Suite de l’article de Stéphane François dont nous avons publié un premier extrait hier :
De fait, le Front national a profité de la volonté d’une partie de l’électorat français, en particulier des électeurs des classes populaires qui souhaitent le retour d’une société conservatrice, avec des règles et des lois fermement appliquées, et une restriction des flux migratoires. Il s’agit explicitement de mettre en relation la crise du référent de la lutte des classes, l’adhésion courante dans les milieux populaires aux valeurs hiérarchiques traditionnelles, selon un schéma utilisé à l’extrême droite depuis la fin du XIXe siècle, et l’ethnicisation des problèmes économiques et sociaux. En effet, les classes populaires, ne sentant pas leurs revendications sociales prises en compte par les politiques, ont investi dans les années 1990 le champ idéologique identitaire comme une thématique de compensation, voire comme une volonté de réduire l’accès au travail, l’emploi se raréfiant.
Ces deux points ont été cernés tôt et avec acuités par l’extrême droite : ils ont été largement encouragés dans les années 1980 par ses stratèges comme Jean-Yves Le Gallou à l’origine, avec Yvan Blot – lui-aussi haut fonctionnaire –, du concept de « préférence nationale », rebaptisé en 2011 en « priorité nationale », c’est-à-dire de la réservation des bienfaits de l’État-Providence aux « Français ».
Haut-fonctionnaire, Jean-Yves Le Gallou condamne depuis les années 1970 l’immigration de masse, qu’il analyse comme une forme de colonisation inversée. En 1985, il publie un livre-programme, La Préférence nationale. Une réponse à l’immigration (Paris, Albin Michel). Dès lors, il anticipe les positions identitaires et soutient l’idée d’une immigration zéro, solution selon lui face à l’« invasion » que serait l’immigration. Cette évolution populiste a donc permis au Front national d’investir le rôle de « porte-parole » des « Français d’en bas », substituant le marqueur identitaire de classe à celui de race.

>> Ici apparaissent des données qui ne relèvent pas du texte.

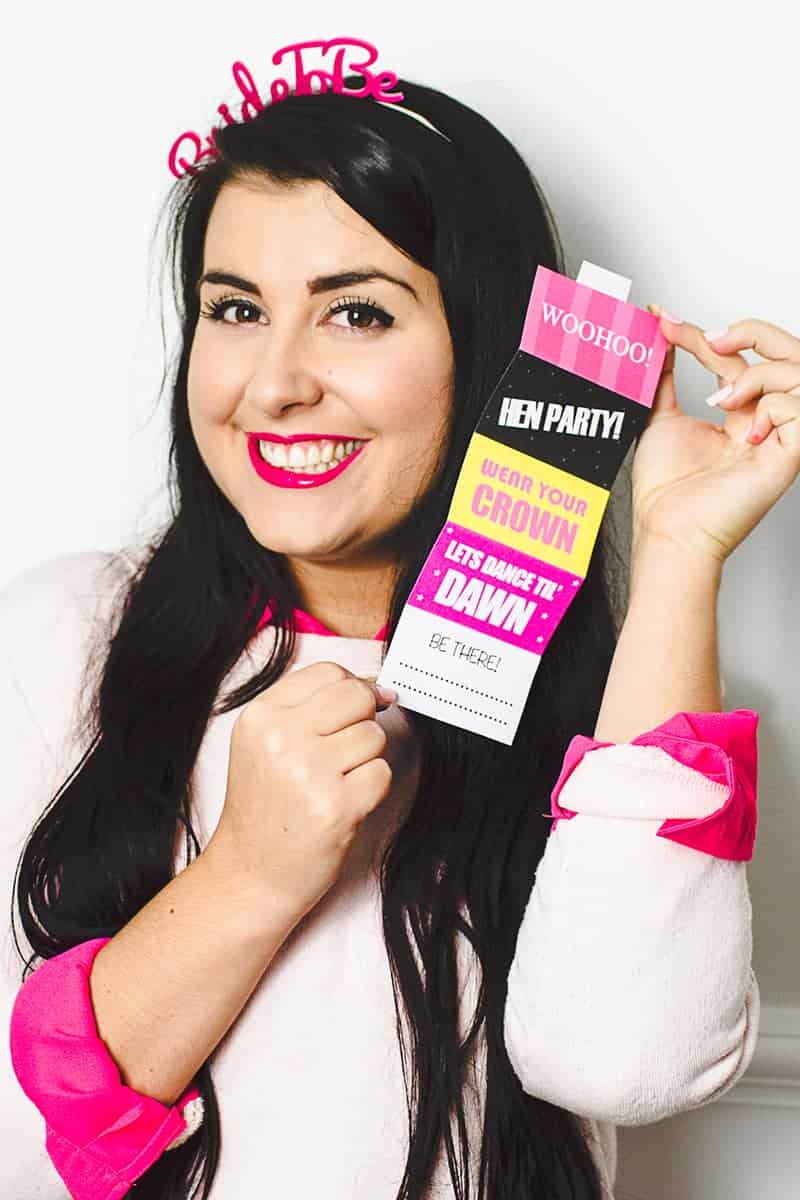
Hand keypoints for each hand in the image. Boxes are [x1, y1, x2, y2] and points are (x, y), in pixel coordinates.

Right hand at [208, 662, 394, 921]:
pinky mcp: (336, 807)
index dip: (351, 689)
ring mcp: (308, 772)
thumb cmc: (266, 808)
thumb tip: (380, 687)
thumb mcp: (265, 744)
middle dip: (363, 721)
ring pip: (374, 737)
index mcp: (261, 716)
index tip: (352, 711)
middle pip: (357, 697)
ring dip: (365, 761)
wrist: (250, 875)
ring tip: (335, 784)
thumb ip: (312, 707)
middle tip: (342, 753)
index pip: (328, 672)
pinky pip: (381, 774)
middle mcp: (281, 738)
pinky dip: (371, 790)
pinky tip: (343, 805)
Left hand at [628, 308, 799, 564]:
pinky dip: (774, 407)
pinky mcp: (791, 455)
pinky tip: (748, 433)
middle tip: (711, 338)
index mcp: (739, 415)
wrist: (668, 530)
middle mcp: (764, 422)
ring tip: (722, 402)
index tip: (664, 320)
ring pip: (798, 373)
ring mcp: (780, 438)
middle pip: (786, 355)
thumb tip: (662, 342)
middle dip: (753, 332)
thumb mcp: (660, 420)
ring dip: (758, 374)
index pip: (735, 358)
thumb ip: (665, 381)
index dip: (702, 334)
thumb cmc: (666, 492)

Or, cette idée raciale est très présente chez les militants d’extrême droite, souvent convaincus de l’existence d’une sorte de plan conçu par les « élites » de provoquer une substitution ethnique des populations européenne : c’est ce qu’ils appellent le « grand remplacement ». Cette idée vient de loin : elle a été développée dans les années 1950 par les milieux néonazis. Longtemps confinée dans les milieux néonazis et/ou suprémacistes blancs, elle se retrouve aujourd’hui dans la mouvance identitaire dont certains cadres ont investi le Front national. L’objectif supposé de ces élites, vues par ces militants comme foncièrement immigrationnistes, serait de mettre en place un « génocide » lent des populations européennes. De fait, les différentes extrêmes droites occidentales s’inquiètent de l’avenir de la « race blanche » et combattent les politiques migratoires, qui seraient des sources de chaos social et de déclin civilisationnel, voire génétique, par le métissage.
L’électorat d’extrême droite, suivi par une partie de l’opinion publique française, exprime une volonté de repli « entre soi », provoquée par la mondialisation néolibérale, entre « mêmes » qui s’articule avec un rejet de l’« Autre » surtout si celui-ci est musulman. Ce sentiment communautaire/affinitaire, pouvait être contenu, jusqu’au milieu des années 1980, par les partis et syndicats ouvriers et transcendé par un discours politique. Depuis cette époque, ce n’est plus le cas, et le « sens commun » partagé par ces classes populaires en crise d’identité, du fait de l’effacement de ses repères traditionnels, notamment produit par le monde du travail, fait que la qualité de « français » s’est substitué à l’ancienne qualification « d’ouvrier ». De ce fait, certains, au sein de ce parti, prônent un « nationalisme social ».